Emotional Development In Middle School
Middle Childhood: Social, Emotional, and Moral Development
Introduction
Middle childhood, often referred to as the latency period, spans approximately from 6 to 12 years old. It is characterized by significant cognitive, social, emotional, and moral development. This phase is crucial in human development because it lays the foundation for later development.
Cognitive Development
Middle childhood involves substantial cognitive advancements, influencing social interactions and dynamics. These cognitive abilities significantly impact social interactions, emotional regulation, and moral reasoning.
Social Development
During middle childhood, peer relationships, sometimes known as "gang" years, gain importance, emphasizing social interactions and conformity. These interactions, affect socio-emotional and moral development.
Emotional Development
Emotional regulation and awareness develop, forming a foundation for personal values and social interactions. Emotional understanding is intricately tied to physical, cognitive, and social changes during this stage.
Brain Development
Brain development is a key factor supporting cognitive understandings. For example, physical well-being intricately impacts emotional and social development. Furthermore, physical coordination and energy levels affect children's social activities and cognitive engagement.
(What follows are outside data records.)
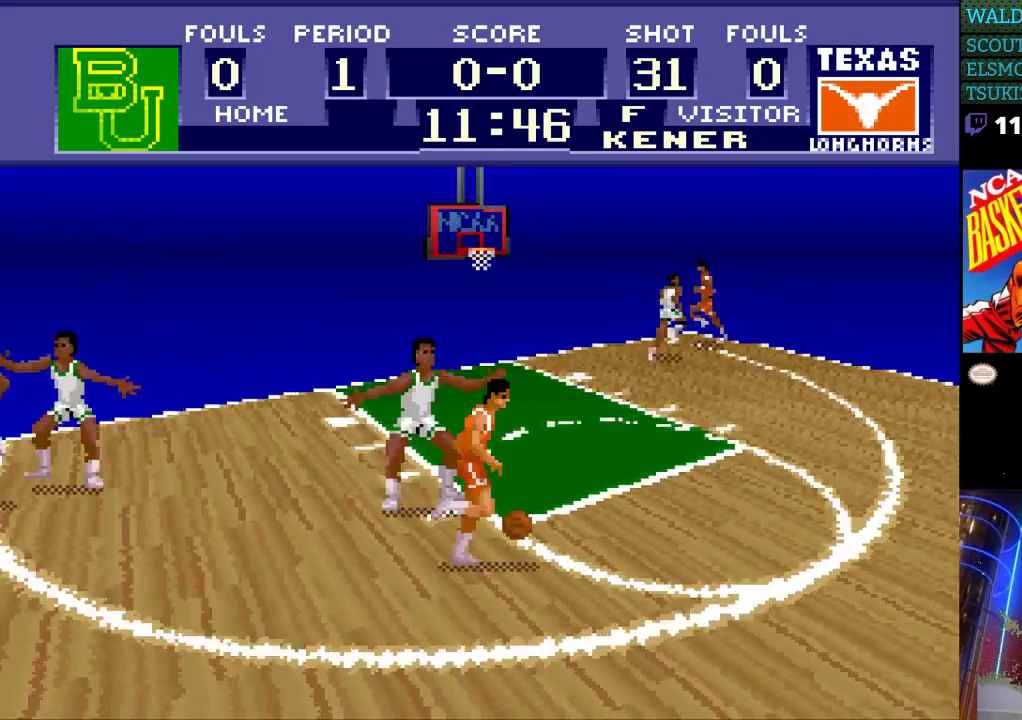
{"buttons": ["DPAD_RIGHT"], "events": []}
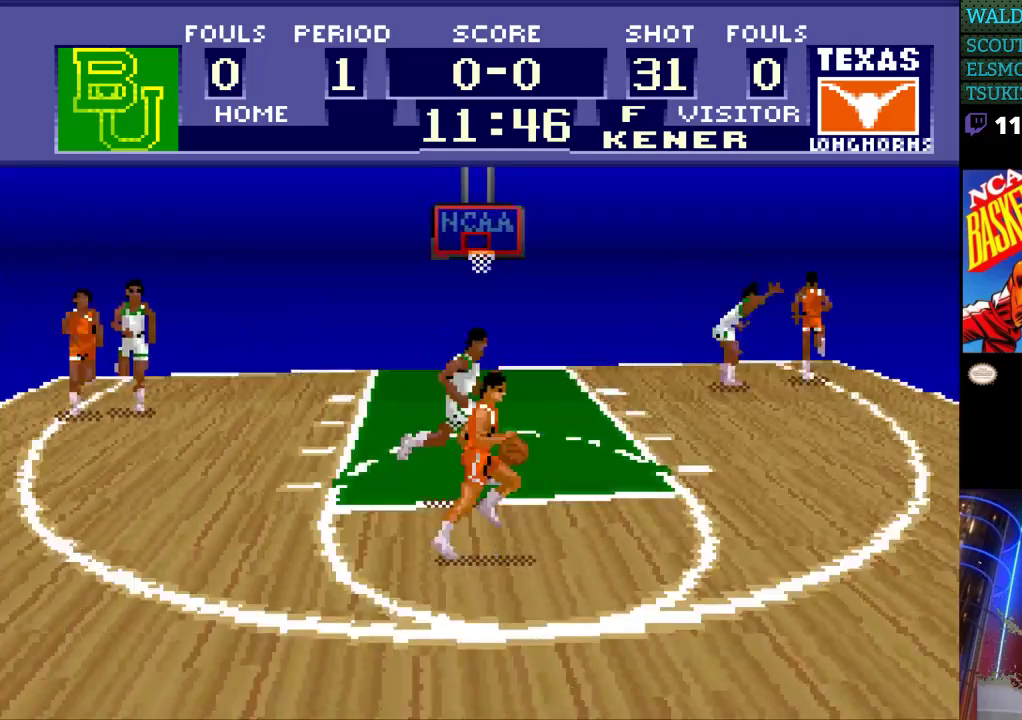
{"buttons": ["DPAD_RIGHT"], "events": [[67, "DPAD_UP", "down"], [267, "DPAD_UP", "up"]]}
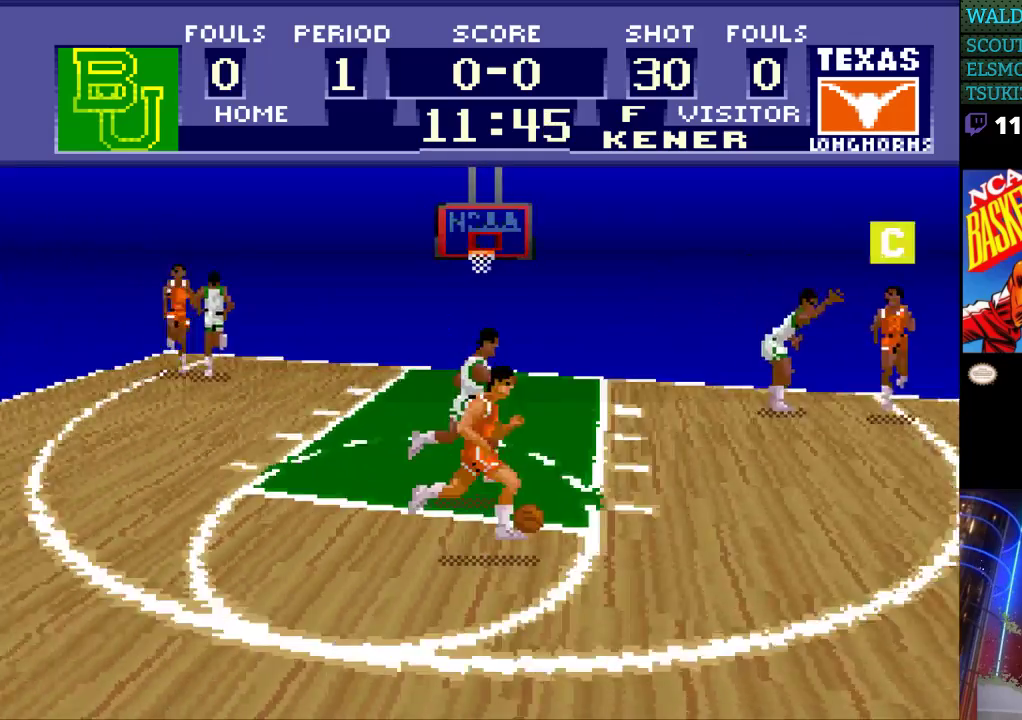
{"buttons": ["DPAD_LEFT"], "events": [[433, "DPAD_RIGHT", "up"], [467, "DPAD_LEFT", "down"]]}
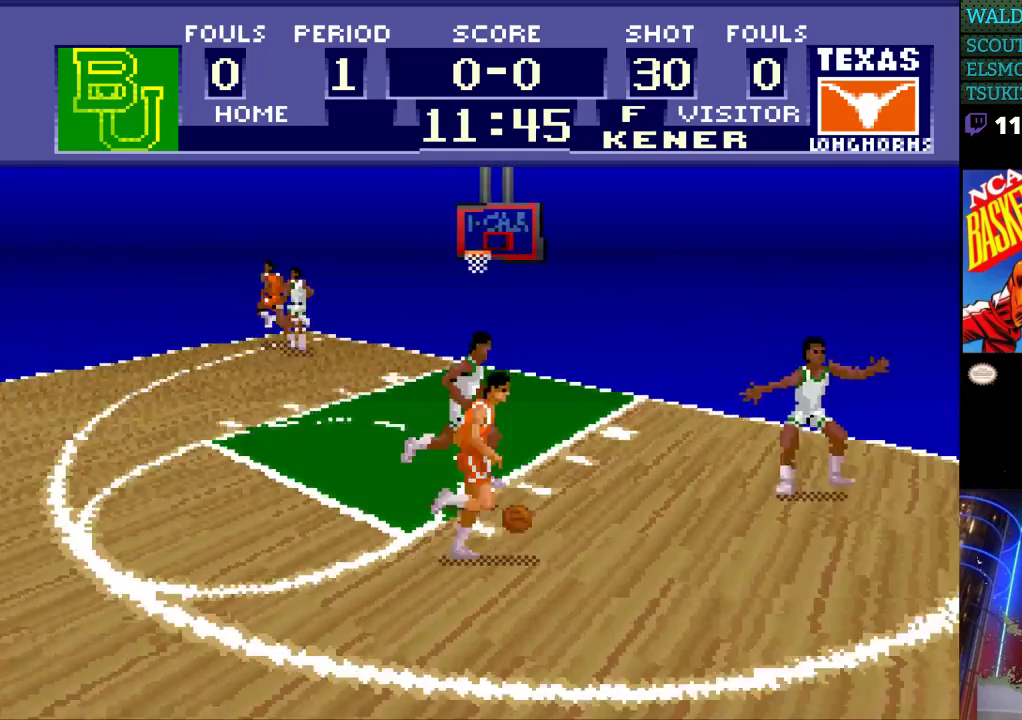
{"buttons": ["DPAD_LEFT"], "events": []}
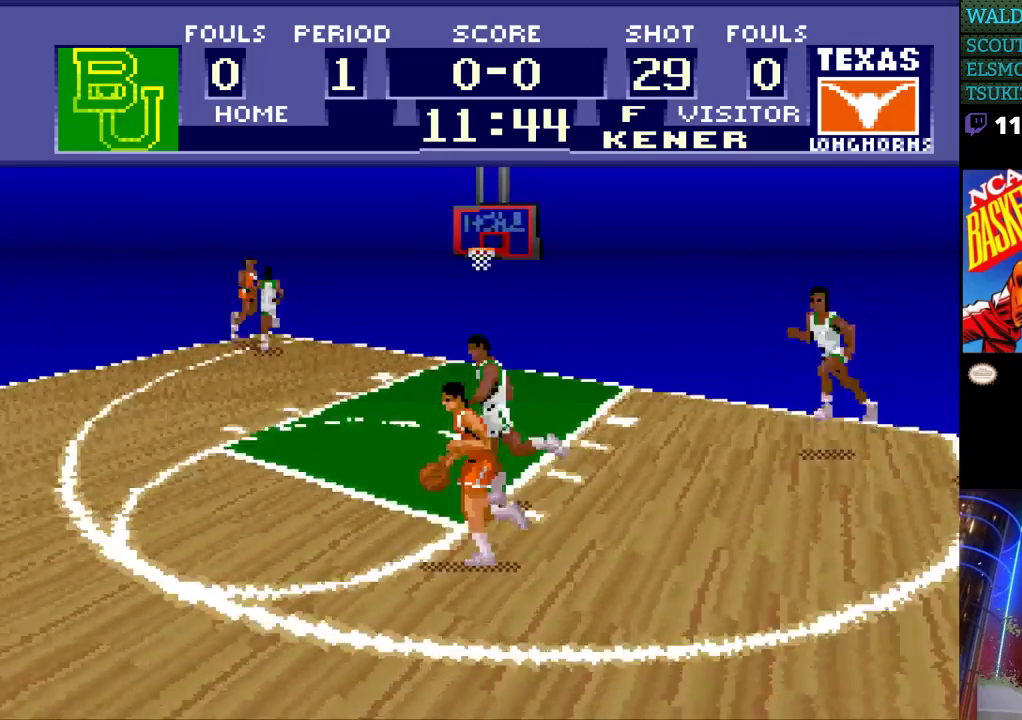
{"buttons": ["DPAD_LEFT"], "events": [[167, "DPAD_UP", "down"], [367, "DPAD_UP", "up"]]}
Good health is linked to the quality of social interactions and relationships.
Social Interaction
Reciprocal relationships facilitate engagement in cooperative play and collaborative problem-solving, demonstrating enhanced moral reasoning. The child learns and adopts societal norms and expectations, building confidence through these interactions.
Emotional Role in Social and Personal Development
Emotions play an important role in social and personal development. Continual emotional disturbance can negatively affect both personal growth and social adaptation. Drawing from research, emotions guide behavior and are shaped by experiences.
According to Woodworth, emotion can be viewed as a moved or stirred-up state of an organism. Similarly, Scherer (1993) defines emotion as an episodic, relatively short-term, synchronized, yet patterned reaction to an internal or external event of major significance for the organism.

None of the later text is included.